David Scout has been tracking smugglers in the area for nearly two decades. With his M-4 rifle by his side, Scout admitted to 9 On Your Side work has been getting more dangerous lately.
"Probably within the last ten years I've seen a lot more of the suspects that we apprehend at work, they're carrying a lot more weapons. Personally I don't think it's for law enforcement but there's always that underlying factor, you never know," Scout said. Since the shooting of U.S. Border Patrol agent Brian Terry, Scout said smuggling activity on the reservation has skyrocketed.
"That's always going to happen because when something like that happens of course what the government is going to do is we're going to shut that area down and let them know that we're not going to stand for what's occurring out there," Scout said.
KGUN9 News was invited to spend a day with the Shadow Wolves as they hunted down human and drug smugglers. These officers are highly trained to spot anything unusual in the terrain. Scout is methodical while driving his truck down well known smuggling routes. In some areas speeds rarely get over ten miles per hour.
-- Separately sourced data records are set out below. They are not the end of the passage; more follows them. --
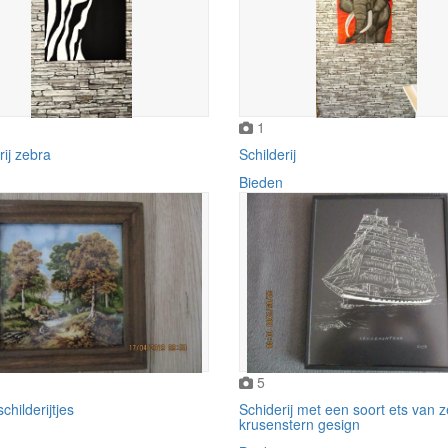
1
rij zebra
Schilderij
Bieden
5
childerijtjes
Schiderij met een soort ets van z
krusenstern gesign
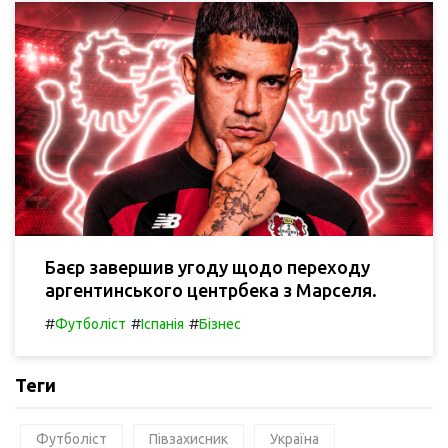
Баєр завершив угоду щодо переходу
аргентинського центрбека з Марселя.
#
#
#
Футболіст
Іспанія
Бізнес
Теги
Футболіст
Півзахисник
Україна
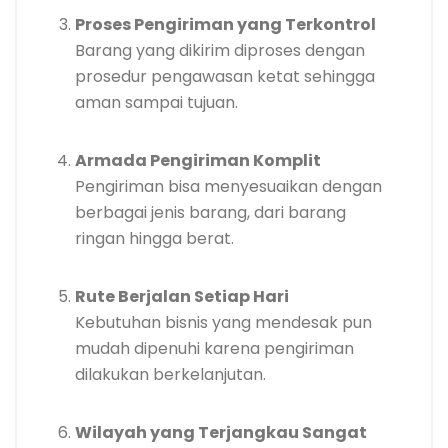
Proses Pengiriman yang Terkontrol
Barang yang dikirim diproses dengan
prosedur pengawasan ketat sehingga
aman sampai tujuan.
Armada Pengiriman Komplit
Pengiriman bisa menyesuaikan dengan
berbagai jenis barang, dari barang
ringan hingga berat.
Rute Berjalan Setiap Hari
Kebutuhan bisnis yang mendesak pun
mudah dipenuhi karena pengiriman
dilakukan berkelanjutan.
Wilayah yang Terjangkau Sangat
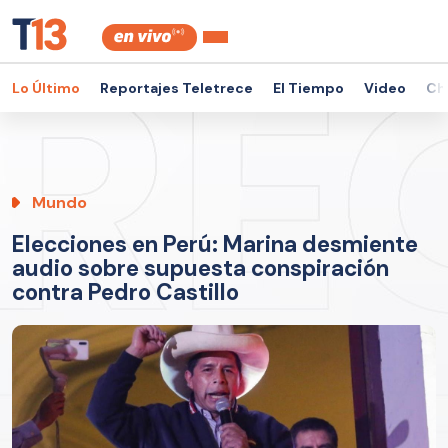
Lo Último
Reportajes Teletrece
El Tiempo
Video
Ch
Mundo
Elecciones en Perú: Marina desmiente
audio sobre supuesta conspiración
contra Pedro Castillo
"Basically what we're doing right now is looking for any disturbances, anything that doesn't look natural," Scout said. These tribal tracking techniques have been around for ages. The Shadow Wolves don't just look for footprints, barbed wire can snag burlap sacks used to carry drugs. Broken branches and knocked over vegetation can also guide them to the criminals.
As the search went on, Scout found a pair of booties made of blankets. Smugglers typically use the makeshift shoes to hide their tracks. They also ride horses packed with drugs among grazing cattle to blend in. These officers are trained to find anything and can tell if a track made by an animal is unnaturally deep.
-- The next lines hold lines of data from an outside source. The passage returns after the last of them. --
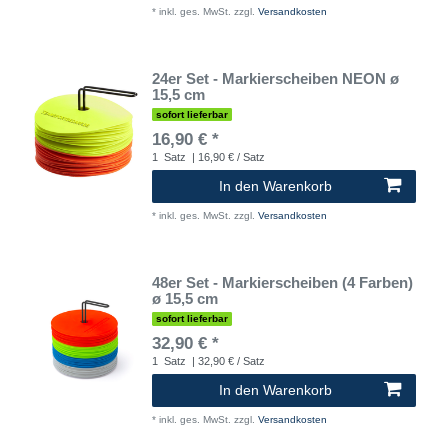
*
inkl. ges. MwSt.
zzgl.
Versandkosten
24er Set - Markierscheiben NEON ø
15,5 cm
sofort lieferbar
16,90 € *
1
Satz
| 16,90 € / Satz
In den Warenkorb
*
inkl. ges. MwSt.
zzgl.
Versandkosten
48er Set - Markierscheiben (4 Farben)
ø 15,5 cm
sofort lieferbar
32,90 € *
1
Satz
| 32,90 € / Satz
In den Warenkorb
*
inkl. ges. MwSt.
zzgl.
Versandkosten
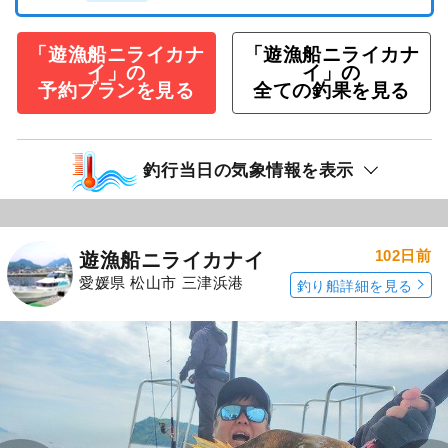
「遊漁船ニライカナ
「遊漁船ニライカナ
イ」の
イ」の
予約プランを見る
全ての釣果を見る
釣行当日の気象情報を表示
102日前
遊漁船ニライカナイ
愛媛県 松山市 三津浜港
釣り船詳細を見る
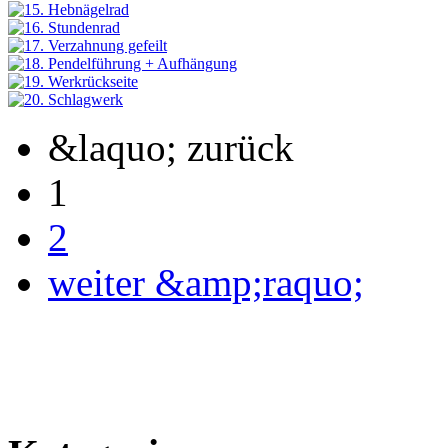
&laquo; zurück
1
2
weiter &amp;raquo;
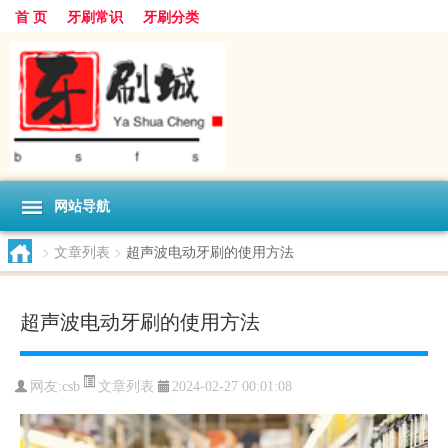
首 页
牙刷常识
牙刷分类
网站导航
>
文章列表
>
超声波电动牙刷的使用方法
超声波电动牙刷的使用方法
文章列表
网友:
csb
2024-02-27 00:01:08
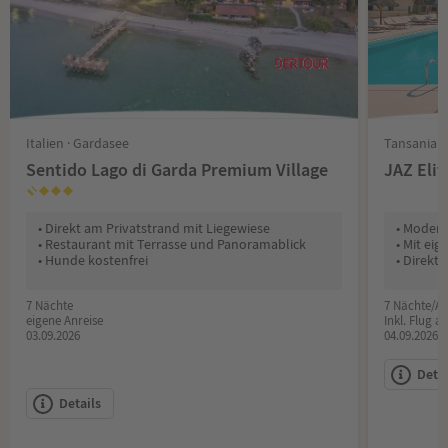
Italien · Gardasee
Tansania •
Sentido Lago di Garda Premium Village
JAZ Eli
• Direkt am Privatstrand mit Liegewiese
• Modern
• Restaurant mit Terrasse und Panoramablick
• Mit ei
• Hunde kostenfrei
• Direkt
7 Nächte
7 Nächte/All
eigene Anreise
Inkl. Flug a
03.09.2026
04.09.2026
Detai
Details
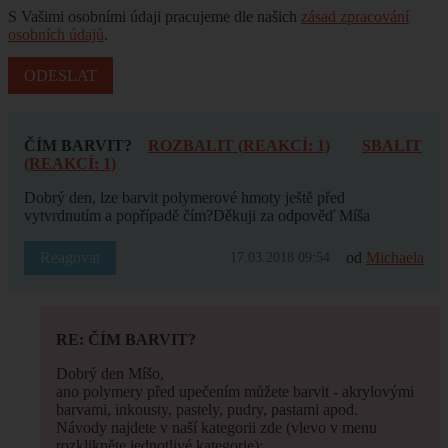
S Vašimi osobními údaji pracujeme dle našich
zásad zpracování
osobních údajů
.
ČÍM BARVIT?
ROZBALIT (REAKCÍ: 1)
SBALIT
(REAKCÍ: 1)
Dobrý den, lze barvit polymerové hmoty ještě před
vytvrdnutím a popřípadě čím?Děkuji za odpověď Míša
Reagovat
od
Michaela
17.03.2018 09:54
RE: ČÍM BARVIT?
Dobrý den Míšo,
ano polymery před upečením můžete barvit - akrylovými
barvami, inkousty, pastely, pudry, pastami apod.
Návody najdete v naší kategorii zde (vlevo v menu
rozklikněte jednotlivé kategorie):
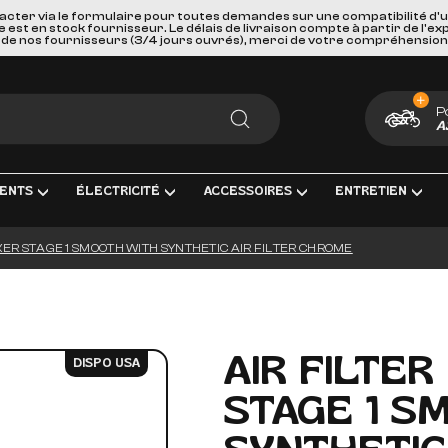
acter via le formulaire pour toutes demandes sur une compatibilité d'
st en stock fournisseur. Le délais de livraison compte à partir de l'ex
de nos fournisseurs (3/4 jours ouvrés), merci de votre compréhension
P
A
RECHERCHER
ENTS
ÉLECTRICITÉ
ACCESSOIRES
ENTRETIEN
CKER STAGE 1 SMOOTH WITH SYNTHETIC AIR FILTER CHROME
ENT COMPLÈTE
RICITÉ ET MESURE
BAGAGERIE
HUILES, PRODUIT CHIMIQUES ET LU
GOODIES
IRAGE
PORTES BAGAGES, FIXATIONS ET ACCESSOIRES
KITS ENTRETIEN
CARTES CADEAUX
S INTERMÉDIAIRES ET EMBOUTS
EURS DE BATTERIE
SÉCURITÉ ET DE TRANSPORTS
FILTRES
AIR FILTER
DISPO USA
GE & ACCESSOIRES
ES D'ALLUMAGE
ACCESSOIRES DIVERS
BOUGIES D'ALLUMAGE
STAGE 1 S
ERIES
PAREBRISES ET CARENAGES
BATTERIES
LLES
RETROVISEURS
OUTILLAGE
Slowly Scout drove through the desert and suddenly he stops, throws his truck in reverse and peers out his window, glaring at what only looks like sand to the untrained eye. Scout opens the door and searches the area.
"Here's the shoe, right there," Scout said as he drew a circle in the sand around a seemingly invisible print. Just by looking at it, he knows it's at least a few days old, and that whoever left the print is long gone.
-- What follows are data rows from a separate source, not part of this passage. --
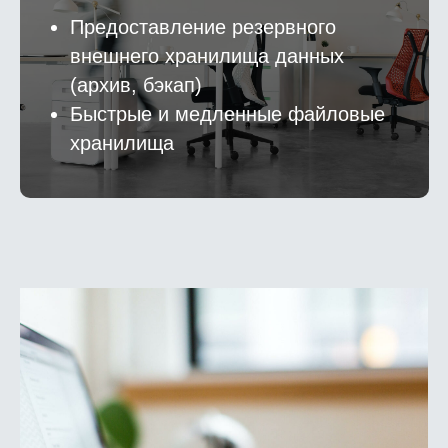
Предоставление резервного
внешнего хранилища данных
(архив, бэкап)
Быстрые и медленные файловые
хранилища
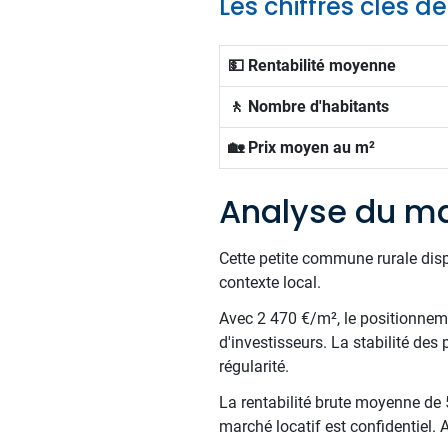
Les chiffres clés 
💵 Rentabilité moyenne
🚶 Nombre d'habitants
🏡 Prix moyen au m²
Analyse du ma
Cette petite commune rurale dis
contexte local.
Avec 2 470 €/m², le positionnemen
d'investisseurs. La stabilité des
régularité.
La rentabilité brute moyenne de 5
marché locatif est confidentiel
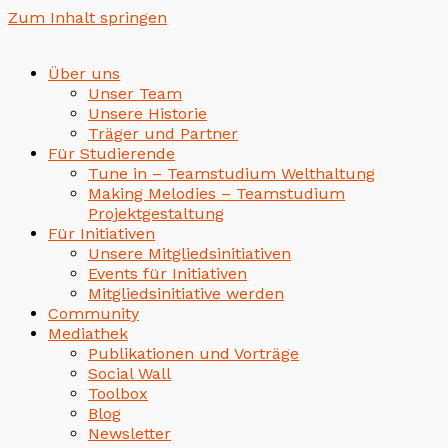
Zum Inhalt springen
Über uns
Unser Team
Unsere Historie
Träger und Partner
Für Studierende
Tune in – Teamstudium Welthaltung
Making Melodies – Teamstudium
Projektgestaltung
Für Initiativen
Unsere Mitgliedsinitiativen
Events für Initiativen
Mitgliedsinitiative werden
Community
Mediathek
Publikationen und Vorträge
Social Wall
Toolbox
Blog
Newsletter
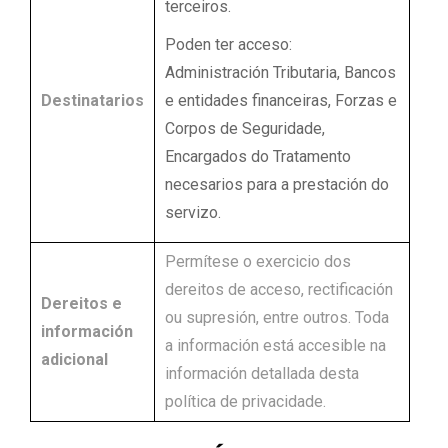
terceiros.
Poden ter acceso:
Administración Tributaria, Bancos
Destinatarios
e entidades financeiras, Forzas e
Corpos de Seguridade,
Encargados do Tratamento
necesarios para a prestación do
servizo.
Permítese o exercicio dos
dereitos de acceso, rectificación
Dereitos e
ou supresión, entre outros. Toda
información
a información está accesible na
adicional
información detallada desta
política de privacidade.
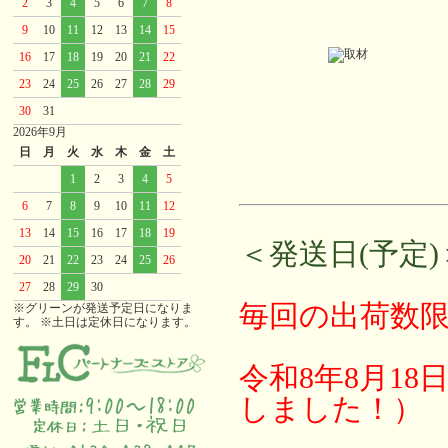
2
3
4
5
6
7
8
9
10
11
12
13
14
15
16
17
18
19
20
21
22
23
24
25
26
27
28
29
30
31
2026年9月
日
月
火
水
木
金
土
1
2
3
4
5
6
7
8
9
10
11
12
13
14
15
16
17
18
19
＜発送日(予定)
20
21
22
23
24
25
26
27
28
29
30
毎回の出荷数
※グリーンが発送予定日になりま
す。 ※土日は定休日になります。
令和8年8月1
しました！）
Back in the office KGUN9 News spoke to the Shadow Wolves' supervisor, Assistant Special Agent in Charge Rodney Irby. 9 On Your Side asked him if it's difficult to keep smugglers from trying to recruit tribal members.
"The socioeconomic reality out here is there is high unemployment and tribal members have always been vulnerable to coercion by the organizations to help them facilitate," Irby said.
The border on the reservation has almost no infrastructure so it's a target for drug gangs. Large steel poles alternating from taller to shorter are in place to keep vehicles from driving in to the reservation.
The U.S./Mexico border actually cuts the Tohono O'Odham reservation in two. Tribal members are allowed to drive back and forth freely through specified gates. At these gates there is no port of entry, no fence, and no cameras. The Border Patrol has an agent posted at the gate 24 hours a day looking for anything suspicious.
Law enforcement like the Shadow Wolves are all over the reservation. Seeing several groups of patrol vehicles while driving is common.
KGUN9 News' hunt with the ShadowWolves turned up empty but their office in Sells has been very successful. So far this year they've seized 6,040 pounds of marijuana. Last year they nabbed more than 32,000 pounds.
Scout told 9 On Your Side the Shadow Wolves are the best fit for the reservation. Each member is at least 25% Native American.
"Just being Native American gives me an advantage to be able to communicate and relate to the people," Scout said. The heritage, he added, also gives these men an even greater sense of pride to keep the reservation safe.
"I like to do my part you know in protecting the United States from merchandise or narcotics coming through and I try to do my part in keeping that stuff off the streets," Scout said.
The Shadow Wolves currently have 11 members. According to Irby they're getting ready to start recruiting to expand their operations.